begin EXCERPTED DATA
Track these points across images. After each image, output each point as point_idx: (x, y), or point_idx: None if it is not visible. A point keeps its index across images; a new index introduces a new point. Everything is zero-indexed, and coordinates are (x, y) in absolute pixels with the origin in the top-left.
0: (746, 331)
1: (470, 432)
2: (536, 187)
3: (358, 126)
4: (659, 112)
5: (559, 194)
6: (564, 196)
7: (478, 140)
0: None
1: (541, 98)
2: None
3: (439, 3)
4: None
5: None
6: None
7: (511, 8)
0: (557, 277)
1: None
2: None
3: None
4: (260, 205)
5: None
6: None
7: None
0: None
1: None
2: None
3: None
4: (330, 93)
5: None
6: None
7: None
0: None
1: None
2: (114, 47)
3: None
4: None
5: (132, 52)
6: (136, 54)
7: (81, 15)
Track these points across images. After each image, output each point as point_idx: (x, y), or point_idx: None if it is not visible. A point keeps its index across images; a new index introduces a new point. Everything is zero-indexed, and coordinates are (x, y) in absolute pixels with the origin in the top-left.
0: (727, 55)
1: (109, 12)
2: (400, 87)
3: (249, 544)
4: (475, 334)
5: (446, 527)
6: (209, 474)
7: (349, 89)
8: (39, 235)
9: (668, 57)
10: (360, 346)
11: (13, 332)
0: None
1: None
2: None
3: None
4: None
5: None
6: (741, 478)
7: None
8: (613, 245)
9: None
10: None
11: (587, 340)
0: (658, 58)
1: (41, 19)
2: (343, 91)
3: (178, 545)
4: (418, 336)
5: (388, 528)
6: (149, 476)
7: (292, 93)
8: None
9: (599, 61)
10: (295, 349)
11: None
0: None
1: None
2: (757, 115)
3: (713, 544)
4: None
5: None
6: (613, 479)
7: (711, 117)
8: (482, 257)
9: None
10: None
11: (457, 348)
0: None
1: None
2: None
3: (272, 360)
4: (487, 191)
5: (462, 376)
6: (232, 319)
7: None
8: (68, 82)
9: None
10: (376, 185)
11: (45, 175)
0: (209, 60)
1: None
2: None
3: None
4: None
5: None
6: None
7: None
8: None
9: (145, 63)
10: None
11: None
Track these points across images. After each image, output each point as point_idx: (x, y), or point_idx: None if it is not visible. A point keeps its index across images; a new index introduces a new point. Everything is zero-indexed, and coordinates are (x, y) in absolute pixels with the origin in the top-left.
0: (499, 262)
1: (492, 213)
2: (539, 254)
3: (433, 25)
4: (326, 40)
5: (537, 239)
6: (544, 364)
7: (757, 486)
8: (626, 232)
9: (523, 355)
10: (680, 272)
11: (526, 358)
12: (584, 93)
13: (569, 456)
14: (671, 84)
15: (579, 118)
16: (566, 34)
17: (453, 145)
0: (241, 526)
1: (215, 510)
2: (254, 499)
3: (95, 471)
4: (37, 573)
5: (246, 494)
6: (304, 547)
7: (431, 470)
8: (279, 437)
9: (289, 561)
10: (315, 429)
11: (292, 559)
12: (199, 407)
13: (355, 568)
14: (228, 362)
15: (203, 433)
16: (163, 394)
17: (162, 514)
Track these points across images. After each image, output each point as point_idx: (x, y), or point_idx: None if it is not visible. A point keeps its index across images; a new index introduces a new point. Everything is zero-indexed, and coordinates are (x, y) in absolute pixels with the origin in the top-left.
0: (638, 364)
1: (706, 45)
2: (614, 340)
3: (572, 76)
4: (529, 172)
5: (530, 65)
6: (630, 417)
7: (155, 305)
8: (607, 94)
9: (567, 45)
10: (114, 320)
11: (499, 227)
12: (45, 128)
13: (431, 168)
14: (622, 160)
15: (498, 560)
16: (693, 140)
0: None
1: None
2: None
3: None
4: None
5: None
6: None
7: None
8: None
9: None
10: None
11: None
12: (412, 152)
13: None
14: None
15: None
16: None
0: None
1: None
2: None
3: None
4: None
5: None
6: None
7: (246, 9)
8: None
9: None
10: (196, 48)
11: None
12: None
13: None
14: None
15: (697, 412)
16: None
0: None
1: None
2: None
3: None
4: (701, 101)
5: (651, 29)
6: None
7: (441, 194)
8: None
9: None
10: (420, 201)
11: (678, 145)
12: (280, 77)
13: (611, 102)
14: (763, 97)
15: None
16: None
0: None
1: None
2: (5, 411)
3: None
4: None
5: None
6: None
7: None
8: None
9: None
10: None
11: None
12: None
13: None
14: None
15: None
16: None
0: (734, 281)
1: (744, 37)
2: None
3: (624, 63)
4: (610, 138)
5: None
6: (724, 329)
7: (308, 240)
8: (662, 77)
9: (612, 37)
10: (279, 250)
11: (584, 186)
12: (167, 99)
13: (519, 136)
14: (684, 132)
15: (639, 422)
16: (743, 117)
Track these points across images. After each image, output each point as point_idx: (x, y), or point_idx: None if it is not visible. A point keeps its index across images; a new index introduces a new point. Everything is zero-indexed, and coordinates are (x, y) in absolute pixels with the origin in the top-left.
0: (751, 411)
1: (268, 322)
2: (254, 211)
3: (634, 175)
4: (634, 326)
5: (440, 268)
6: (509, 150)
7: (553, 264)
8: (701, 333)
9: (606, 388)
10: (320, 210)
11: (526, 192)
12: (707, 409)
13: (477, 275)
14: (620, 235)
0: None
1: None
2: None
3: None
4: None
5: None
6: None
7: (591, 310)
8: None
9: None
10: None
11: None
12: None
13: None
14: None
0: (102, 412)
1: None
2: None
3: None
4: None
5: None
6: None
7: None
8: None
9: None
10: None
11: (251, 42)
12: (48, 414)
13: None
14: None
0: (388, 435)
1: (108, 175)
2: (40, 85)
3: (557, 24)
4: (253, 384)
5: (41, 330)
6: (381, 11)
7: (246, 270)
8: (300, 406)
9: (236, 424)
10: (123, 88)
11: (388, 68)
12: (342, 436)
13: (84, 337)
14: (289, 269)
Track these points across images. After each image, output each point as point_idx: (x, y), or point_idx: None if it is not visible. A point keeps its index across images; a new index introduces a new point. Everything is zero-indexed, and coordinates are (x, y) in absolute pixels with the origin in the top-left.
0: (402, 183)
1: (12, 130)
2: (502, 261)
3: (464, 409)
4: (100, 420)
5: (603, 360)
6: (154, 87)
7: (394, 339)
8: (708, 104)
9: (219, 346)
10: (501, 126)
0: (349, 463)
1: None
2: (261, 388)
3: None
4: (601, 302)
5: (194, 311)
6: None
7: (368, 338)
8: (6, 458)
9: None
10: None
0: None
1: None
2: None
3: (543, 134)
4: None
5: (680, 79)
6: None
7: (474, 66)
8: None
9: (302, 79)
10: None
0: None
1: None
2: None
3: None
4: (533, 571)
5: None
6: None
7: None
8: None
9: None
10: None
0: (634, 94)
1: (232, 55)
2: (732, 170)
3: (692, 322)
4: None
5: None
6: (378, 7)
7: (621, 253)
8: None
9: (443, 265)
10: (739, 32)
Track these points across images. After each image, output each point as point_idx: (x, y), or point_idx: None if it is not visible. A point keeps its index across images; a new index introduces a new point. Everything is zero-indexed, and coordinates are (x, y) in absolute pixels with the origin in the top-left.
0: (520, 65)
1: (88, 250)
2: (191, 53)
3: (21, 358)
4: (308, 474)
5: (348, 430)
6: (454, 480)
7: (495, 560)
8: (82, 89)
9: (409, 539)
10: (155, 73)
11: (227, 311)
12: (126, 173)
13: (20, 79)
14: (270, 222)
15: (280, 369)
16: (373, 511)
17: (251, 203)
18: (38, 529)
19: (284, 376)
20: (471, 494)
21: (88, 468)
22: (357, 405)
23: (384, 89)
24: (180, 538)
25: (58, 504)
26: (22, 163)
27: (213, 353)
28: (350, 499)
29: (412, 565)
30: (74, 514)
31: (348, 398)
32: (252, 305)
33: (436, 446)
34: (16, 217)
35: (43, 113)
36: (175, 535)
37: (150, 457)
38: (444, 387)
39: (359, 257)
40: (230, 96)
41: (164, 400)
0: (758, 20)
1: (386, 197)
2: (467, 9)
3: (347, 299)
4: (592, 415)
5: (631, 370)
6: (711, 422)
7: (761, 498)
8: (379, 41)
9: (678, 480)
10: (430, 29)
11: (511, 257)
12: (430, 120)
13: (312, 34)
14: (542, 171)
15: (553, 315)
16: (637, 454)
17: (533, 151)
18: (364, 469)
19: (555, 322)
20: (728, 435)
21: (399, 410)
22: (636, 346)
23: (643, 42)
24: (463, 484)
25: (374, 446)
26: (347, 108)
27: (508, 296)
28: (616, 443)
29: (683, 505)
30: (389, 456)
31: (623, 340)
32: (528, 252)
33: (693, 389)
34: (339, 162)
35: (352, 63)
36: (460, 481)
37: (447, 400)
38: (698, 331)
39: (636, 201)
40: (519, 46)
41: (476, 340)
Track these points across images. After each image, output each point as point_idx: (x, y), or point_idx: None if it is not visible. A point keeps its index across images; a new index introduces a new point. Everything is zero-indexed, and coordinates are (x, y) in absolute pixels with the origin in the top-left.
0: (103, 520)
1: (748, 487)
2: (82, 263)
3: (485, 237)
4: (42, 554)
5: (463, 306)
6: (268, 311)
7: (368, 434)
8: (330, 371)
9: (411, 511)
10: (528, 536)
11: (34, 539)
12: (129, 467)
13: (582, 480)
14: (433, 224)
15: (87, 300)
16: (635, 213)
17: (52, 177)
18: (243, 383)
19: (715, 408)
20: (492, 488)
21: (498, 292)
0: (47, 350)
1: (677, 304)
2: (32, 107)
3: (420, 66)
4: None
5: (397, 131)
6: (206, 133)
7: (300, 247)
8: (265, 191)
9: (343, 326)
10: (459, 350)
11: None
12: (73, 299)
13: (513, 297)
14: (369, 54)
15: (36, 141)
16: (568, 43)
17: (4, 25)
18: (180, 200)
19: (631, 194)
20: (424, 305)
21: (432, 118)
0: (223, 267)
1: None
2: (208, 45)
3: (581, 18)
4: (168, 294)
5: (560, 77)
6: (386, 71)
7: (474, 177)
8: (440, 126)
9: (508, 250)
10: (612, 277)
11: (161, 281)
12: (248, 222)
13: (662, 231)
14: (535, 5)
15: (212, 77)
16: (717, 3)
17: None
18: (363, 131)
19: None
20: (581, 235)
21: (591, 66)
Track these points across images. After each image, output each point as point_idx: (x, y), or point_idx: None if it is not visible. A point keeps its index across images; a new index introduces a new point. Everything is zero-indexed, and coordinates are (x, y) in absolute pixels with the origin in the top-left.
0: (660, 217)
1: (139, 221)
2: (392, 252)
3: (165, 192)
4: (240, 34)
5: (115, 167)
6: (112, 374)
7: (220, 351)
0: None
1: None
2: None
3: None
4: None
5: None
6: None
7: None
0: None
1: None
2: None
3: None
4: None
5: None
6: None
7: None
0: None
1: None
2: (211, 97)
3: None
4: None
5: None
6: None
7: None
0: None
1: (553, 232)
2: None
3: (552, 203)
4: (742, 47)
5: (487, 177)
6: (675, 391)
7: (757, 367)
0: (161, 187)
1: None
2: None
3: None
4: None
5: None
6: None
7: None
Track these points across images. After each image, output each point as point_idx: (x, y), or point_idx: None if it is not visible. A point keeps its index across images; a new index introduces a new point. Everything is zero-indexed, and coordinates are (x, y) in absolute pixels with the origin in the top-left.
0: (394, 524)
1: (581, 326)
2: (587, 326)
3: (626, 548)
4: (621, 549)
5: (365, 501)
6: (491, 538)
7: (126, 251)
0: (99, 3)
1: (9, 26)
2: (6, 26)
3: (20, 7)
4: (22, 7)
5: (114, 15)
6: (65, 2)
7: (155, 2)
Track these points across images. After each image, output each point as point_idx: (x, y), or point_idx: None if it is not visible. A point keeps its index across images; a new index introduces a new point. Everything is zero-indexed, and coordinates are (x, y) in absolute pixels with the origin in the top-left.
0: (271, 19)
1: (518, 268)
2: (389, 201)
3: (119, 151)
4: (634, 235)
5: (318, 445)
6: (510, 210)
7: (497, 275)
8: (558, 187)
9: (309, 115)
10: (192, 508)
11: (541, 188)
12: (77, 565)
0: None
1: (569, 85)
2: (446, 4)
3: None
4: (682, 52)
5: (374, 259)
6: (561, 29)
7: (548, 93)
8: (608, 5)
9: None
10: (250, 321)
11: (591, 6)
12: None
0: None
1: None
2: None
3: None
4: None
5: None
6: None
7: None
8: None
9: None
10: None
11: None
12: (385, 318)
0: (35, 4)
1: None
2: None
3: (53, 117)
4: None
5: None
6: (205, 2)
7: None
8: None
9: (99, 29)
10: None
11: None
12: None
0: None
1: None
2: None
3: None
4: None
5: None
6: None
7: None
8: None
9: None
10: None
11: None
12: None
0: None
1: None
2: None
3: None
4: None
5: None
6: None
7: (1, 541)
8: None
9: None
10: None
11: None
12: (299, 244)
end EXCERPTED DATA
WHAT YOU SHOULD DO:
Revise the stretch from the start of the entries through the line containing "7: (81, 15)", putting "upper-left" in place of "top-left" and leaving everything else as it is.

REPLY TO THE TASK:
Track these points across images. After each image, output each point as point_idx: (x, y), or point_idx: None if it is not visible. A point keeps its index across images; a new index introduces a new point. Everything is zero-indexed, and coordinates are (x, y) in absolute pixels with the origin in the upper-left.
0: (746, 331)
1: (470, 432)
2: (536, 187)
3: (358, 126)
4: (659, 112)
5: (559, 194)
6: (564, 196)
7: (478, 140)
0: None
1: (541, 98)
2: None
3: (439, 3)
4: None
5: None
6: None
7: (511, 8)
0: (557, 277)
1: None
2: None
3: None
4: (260, 205)
5: None
6: None
7: None
0: None
1: None
2: None
3: None
4: (330, 93)
5: None
6: None
7: None
0: None
1: None
2: (114, 47)
3: None
4: None
5: (132, 52)
6: (136, 54)
7: (81, 15)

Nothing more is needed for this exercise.